Une situation qui est appelée à perdurer tant que la Libye est en proie à la guerre et à l'instabilité. Selon lui, le phénomène de la migration irrégulière a pris de l'ampleur depuis le début du conflit libyen. Et pour cause, cette migration génère des fonds importants pour les milices. « Nombreux sont celles qui profitent de cette manne financière qui s'est transformée en véritable activité économique. Selon les rescapés du drame de vendredi, le passage de la Libye vers l'Italie leur a coûté 3.000 dollars par personne, soit 240.000 dollars pour les 80 passagers de cette embarcation. Je vous laisse imaginer combien ces milices récoltent de dollars par jour et par mois », a-t-il conclu.

A rappeler que l'OIM (Organisation internationale pour les migrants) a indiqué que 208 personnes ont péri en mer au cours des quatre premières semaines de 2019 tandis que 5.989 migrants et réfugiés en situation irrégulière ont rejoint l'Europe par la voie maritime.
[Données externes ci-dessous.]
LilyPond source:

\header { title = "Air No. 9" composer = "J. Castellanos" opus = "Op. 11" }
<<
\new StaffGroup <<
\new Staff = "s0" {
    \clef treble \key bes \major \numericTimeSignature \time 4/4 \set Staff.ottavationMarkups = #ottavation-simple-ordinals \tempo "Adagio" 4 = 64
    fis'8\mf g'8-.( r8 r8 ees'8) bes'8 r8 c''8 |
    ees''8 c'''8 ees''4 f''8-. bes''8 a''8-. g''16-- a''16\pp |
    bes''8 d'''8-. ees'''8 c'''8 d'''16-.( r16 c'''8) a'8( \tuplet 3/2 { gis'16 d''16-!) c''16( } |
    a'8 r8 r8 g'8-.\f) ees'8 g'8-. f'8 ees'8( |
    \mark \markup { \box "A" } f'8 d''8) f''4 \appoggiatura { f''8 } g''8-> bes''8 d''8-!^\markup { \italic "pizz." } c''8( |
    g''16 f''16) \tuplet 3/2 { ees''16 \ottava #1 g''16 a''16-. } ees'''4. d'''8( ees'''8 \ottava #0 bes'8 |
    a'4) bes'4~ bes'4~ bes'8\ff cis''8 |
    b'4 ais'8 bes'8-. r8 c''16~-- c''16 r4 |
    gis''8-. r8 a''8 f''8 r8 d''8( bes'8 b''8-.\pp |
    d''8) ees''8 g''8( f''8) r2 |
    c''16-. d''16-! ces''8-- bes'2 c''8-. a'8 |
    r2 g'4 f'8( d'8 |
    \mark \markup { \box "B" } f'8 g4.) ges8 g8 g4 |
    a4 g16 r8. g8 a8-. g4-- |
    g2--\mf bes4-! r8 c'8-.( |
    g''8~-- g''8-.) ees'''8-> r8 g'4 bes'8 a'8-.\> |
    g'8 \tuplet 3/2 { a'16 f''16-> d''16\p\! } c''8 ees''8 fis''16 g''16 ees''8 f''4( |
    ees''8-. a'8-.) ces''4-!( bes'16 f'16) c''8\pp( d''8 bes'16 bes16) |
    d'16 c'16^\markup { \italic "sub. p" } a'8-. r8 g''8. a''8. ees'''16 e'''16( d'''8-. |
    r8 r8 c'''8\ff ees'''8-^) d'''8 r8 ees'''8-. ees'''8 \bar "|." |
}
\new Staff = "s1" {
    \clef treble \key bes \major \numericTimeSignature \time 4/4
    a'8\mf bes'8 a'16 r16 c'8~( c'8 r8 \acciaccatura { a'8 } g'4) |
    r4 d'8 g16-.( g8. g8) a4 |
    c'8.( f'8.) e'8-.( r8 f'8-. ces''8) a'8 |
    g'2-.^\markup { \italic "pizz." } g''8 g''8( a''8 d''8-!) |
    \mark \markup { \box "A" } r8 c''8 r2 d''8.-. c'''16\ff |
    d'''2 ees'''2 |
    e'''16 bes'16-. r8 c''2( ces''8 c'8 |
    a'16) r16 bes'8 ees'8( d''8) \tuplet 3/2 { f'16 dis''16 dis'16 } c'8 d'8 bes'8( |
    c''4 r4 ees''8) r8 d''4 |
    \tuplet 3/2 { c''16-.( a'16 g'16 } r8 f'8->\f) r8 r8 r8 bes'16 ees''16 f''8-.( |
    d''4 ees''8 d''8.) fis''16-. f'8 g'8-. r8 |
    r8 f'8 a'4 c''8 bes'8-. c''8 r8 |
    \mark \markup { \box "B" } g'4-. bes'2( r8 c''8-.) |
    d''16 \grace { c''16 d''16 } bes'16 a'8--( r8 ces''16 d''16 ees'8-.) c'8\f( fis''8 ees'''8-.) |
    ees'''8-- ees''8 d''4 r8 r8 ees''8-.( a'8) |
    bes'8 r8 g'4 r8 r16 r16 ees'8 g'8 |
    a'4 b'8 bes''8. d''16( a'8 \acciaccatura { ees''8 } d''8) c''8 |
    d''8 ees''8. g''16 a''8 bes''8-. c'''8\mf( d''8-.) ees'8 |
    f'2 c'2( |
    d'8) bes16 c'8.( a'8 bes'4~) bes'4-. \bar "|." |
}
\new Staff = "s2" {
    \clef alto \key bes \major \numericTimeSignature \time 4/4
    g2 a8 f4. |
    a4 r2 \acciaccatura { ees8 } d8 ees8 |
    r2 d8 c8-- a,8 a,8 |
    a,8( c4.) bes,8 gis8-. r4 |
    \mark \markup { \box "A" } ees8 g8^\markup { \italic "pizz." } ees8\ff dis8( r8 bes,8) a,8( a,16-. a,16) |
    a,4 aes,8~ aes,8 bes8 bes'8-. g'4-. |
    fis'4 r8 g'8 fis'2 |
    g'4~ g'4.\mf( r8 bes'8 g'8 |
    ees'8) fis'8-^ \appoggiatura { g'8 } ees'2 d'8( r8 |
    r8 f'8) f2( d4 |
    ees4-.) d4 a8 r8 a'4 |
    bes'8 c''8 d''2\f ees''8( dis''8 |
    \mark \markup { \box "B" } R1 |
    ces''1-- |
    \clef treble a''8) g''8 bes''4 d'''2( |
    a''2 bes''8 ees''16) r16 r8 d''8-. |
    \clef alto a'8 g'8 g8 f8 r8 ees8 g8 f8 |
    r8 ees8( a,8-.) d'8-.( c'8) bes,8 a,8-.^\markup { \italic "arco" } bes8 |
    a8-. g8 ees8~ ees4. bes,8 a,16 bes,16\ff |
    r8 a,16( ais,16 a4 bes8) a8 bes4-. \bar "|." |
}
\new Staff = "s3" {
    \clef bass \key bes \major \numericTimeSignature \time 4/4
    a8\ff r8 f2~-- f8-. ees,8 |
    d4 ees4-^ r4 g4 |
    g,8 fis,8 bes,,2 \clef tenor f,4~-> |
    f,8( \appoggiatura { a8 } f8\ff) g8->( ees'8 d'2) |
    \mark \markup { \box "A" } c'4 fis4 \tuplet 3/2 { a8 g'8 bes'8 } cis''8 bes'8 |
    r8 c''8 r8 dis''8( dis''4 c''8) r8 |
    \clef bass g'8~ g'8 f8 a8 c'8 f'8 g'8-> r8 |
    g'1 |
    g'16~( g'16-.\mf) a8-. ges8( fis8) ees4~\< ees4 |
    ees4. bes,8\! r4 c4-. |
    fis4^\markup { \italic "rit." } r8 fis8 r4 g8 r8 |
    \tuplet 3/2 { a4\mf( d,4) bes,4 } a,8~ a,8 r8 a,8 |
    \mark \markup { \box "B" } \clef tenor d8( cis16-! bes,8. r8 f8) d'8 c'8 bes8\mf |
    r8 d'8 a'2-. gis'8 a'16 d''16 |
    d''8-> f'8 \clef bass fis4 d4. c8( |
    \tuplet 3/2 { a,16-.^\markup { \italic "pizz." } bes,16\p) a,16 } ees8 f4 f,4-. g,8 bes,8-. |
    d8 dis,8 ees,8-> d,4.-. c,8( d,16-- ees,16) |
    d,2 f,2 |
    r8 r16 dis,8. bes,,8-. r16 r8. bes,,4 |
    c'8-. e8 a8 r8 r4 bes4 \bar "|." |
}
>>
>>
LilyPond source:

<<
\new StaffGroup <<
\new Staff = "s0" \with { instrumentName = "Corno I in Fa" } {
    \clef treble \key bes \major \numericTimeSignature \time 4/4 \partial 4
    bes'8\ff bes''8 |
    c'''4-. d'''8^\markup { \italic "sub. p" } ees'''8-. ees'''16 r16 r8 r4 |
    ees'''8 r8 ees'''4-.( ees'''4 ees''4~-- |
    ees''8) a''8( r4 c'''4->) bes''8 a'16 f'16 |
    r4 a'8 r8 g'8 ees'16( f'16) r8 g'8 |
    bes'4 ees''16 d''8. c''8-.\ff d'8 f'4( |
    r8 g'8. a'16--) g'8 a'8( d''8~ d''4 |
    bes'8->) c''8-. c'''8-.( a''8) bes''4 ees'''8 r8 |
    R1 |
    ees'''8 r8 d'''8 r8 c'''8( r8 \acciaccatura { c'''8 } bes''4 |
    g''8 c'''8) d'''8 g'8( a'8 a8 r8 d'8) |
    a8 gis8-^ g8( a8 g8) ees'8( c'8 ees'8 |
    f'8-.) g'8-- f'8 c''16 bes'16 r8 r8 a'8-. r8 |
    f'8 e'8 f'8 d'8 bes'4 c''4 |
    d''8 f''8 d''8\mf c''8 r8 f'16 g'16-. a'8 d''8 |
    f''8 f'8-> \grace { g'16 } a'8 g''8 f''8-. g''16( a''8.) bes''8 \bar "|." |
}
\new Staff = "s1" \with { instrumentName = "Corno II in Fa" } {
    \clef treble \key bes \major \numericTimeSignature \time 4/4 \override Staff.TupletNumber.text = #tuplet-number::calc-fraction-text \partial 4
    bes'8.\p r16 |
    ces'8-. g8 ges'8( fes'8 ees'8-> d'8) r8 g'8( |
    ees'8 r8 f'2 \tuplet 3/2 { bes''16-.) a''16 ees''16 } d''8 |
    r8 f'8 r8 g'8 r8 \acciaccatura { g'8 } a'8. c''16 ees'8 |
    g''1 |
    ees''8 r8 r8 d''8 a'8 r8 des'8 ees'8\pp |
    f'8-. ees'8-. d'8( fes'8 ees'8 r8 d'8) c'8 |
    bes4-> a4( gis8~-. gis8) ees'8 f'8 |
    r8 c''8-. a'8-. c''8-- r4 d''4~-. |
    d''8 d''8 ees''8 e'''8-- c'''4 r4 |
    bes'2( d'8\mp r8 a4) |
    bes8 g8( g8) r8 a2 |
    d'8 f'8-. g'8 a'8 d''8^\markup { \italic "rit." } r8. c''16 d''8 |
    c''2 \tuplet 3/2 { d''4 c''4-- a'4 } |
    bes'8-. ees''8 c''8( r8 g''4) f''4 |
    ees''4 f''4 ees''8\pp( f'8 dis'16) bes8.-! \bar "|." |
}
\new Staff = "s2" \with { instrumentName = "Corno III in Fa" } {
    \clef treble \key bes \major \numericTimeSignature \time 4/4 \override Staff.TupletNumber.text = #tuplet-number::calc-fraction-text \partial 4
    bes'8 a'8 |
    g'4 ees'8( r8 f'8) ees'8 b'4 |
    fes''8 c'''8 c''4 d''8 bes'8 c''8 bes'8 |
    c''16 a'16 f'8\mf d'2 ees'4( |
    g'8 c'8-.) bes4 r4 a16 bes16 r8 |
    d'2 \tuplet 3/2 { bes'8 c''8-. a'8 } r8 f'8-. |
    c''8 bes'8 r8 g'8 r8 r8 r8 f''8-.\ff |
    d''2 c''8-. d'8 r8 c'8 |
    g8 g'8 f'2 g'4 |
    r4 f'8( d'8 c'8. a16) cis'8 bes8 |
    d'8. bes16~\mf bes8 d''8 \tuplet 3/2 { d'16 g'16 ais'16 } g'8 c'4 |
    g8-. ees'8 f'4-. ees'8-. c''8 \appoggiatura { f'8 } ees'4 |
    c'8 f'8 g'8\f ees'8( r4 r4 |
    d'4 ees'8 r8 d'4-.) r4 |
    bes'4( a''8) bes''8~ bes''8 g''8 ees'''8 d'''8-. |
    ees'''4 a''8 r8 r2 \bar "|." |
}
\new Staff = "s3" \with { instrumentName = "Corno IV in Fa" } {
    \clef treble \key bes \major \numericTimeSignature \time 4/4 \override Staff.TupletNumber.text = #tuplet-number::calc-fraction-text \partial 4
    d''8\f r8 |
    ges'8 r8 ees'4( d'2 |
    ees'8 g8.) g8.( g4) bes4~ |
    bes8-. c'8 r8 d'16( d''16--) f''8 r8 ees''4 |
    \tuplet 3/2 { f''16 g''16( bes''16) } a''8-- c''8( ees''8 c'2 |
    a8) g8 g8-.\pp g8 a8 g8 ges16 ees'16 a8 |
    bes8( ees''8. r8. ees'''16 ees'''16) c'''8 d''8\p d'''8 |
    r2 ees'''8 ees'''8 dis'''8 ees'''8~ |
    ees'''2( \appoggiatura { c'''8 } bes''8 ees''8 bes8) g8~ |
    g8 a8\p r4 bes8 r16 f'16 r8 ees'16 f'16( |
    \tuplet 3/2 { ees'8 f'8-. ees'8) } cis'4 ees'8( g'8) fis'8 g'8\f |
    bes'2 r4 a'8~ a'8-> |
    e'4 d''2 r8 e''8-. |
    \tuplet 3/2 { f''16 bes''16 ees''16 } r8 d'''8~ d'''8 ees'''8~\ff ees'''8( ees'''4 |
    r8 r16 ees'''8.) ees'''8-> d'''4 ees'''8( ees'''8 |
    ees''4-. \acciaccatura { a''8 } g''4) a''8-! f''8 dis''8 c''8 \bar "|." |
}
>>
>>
Durant la même période de l'année écoulée, 6.550 réfugiés et migrants sont entrés en Europe et 243 autres se sont noyés en Méditerranée, selon un rapport publié par cette organisation internationale.

Près de 308 personnes sont mortes ou ont été portées disparues dans le monde au cours de la nouvelle année. Les deux tiers des personnes mortes ont péri en Méditerranée. 30.510 migrants ont perdu la vie entre 2014 et 2018 en tentant de rejoindre l'Europe, avait indiqué l'OIM dans un document diffusé début janvier.